3. Actor-Critic Framework: MaskGAN employs an actor-critic approach, using a critic network to estimate a value function, which aids in reducing the variance of gradient estimates during training. This inclusion is shown to substantially improve the robustness and sample quality of text generation.
4. Evaluation Metrics: The authors argue against solely relying on perplexity for text model evaluation and propose evaluation based on unique n-grams and human judgment. They demonstrate that MaskGAN achieves comparable or superior sample quality without minimizing perplexity.

Experimental Results

The authors provide detailed experimental evaluations on datasets like the Penn Treebank (PTB) and IMDB reviews. MaskGAN's performance is compared against maximum likelihood-trained models and other GAN variants. Notably, human evaluation suggests that MaskGAN-generated samples are grammatically and contextually superior to those from maximum likelihood models.

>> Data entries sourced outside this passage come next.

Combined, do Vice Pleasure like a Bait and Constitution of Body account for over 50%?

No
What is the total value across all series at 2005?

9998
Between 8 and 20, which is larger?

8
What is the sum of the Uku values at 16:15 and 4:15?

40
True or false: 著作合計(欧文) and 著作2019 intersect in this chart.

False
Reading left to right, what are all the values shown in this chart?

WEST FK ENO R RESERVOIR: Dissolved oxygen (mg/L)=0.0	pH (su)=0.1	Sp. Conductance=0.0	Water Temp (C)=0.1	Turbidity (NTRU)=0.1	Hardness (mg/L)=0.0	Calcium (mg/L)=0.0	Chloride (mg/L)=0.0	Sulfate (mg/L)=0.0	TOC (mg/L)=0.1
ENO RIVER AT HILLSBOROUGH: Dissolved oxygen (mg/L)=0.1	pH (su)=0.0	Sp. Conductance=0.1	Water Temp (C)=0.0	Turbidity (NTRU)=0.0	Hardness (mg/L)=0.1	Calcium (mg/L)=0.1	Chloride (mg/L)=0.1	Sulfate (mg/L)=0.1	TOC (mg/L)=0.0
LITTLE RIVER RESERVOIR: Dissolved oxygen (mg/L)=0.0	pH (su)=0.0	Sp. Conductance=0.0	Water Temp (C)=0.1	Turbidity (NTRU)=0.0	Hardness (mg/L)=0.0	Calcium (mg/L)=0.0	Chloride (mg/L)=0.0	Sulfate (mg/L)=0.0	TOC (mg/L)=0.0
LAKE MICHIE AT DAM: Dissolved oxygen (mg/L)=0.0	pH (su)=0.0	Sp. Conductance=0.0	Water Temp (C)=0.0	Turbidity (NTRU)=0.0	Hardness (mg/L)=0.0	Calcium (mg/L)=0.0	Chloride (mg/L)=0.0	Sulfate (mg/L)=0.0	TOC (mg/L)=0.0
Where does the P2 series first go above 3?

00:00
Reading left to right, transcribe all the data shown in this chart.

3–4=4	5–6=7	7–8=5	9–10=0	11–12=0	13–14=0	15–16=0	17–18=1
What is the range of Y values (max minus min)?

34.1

Implications and Future Directions

MaskGAN sets a new direction for improving text generation by aligning training and inference procedures. It suggests that GANs, when adapted correctly, offer a viable alternative to traditional text generation paradigms. The work highlights the importance of matching model objectives with downstream task requirements.

The paper opens several avenues for future research:

• Model Architectures: Exploring architectures such as attention-based models may further improve in-filling models' capacity.
• Training Stability: Continued exploration of training algorithms in GANs, particularly those incorporating both RL and continuous approximators, could lead to more stable training procedures.
• Broader Applications: Extending MaskGAN to diverse linguistic tasks beyond text in-filling, such as dialogue systems and machine translation, could test and refine its applicability.

Conclusion

By addressing the deficiencies of traditional text generation models, MaskGAN represents a significant step towards integrating GANs in natural language processing tasks. The research emphasizes GANs' potential in generating high-quality text, advocating for further exploration and refinement in this domain.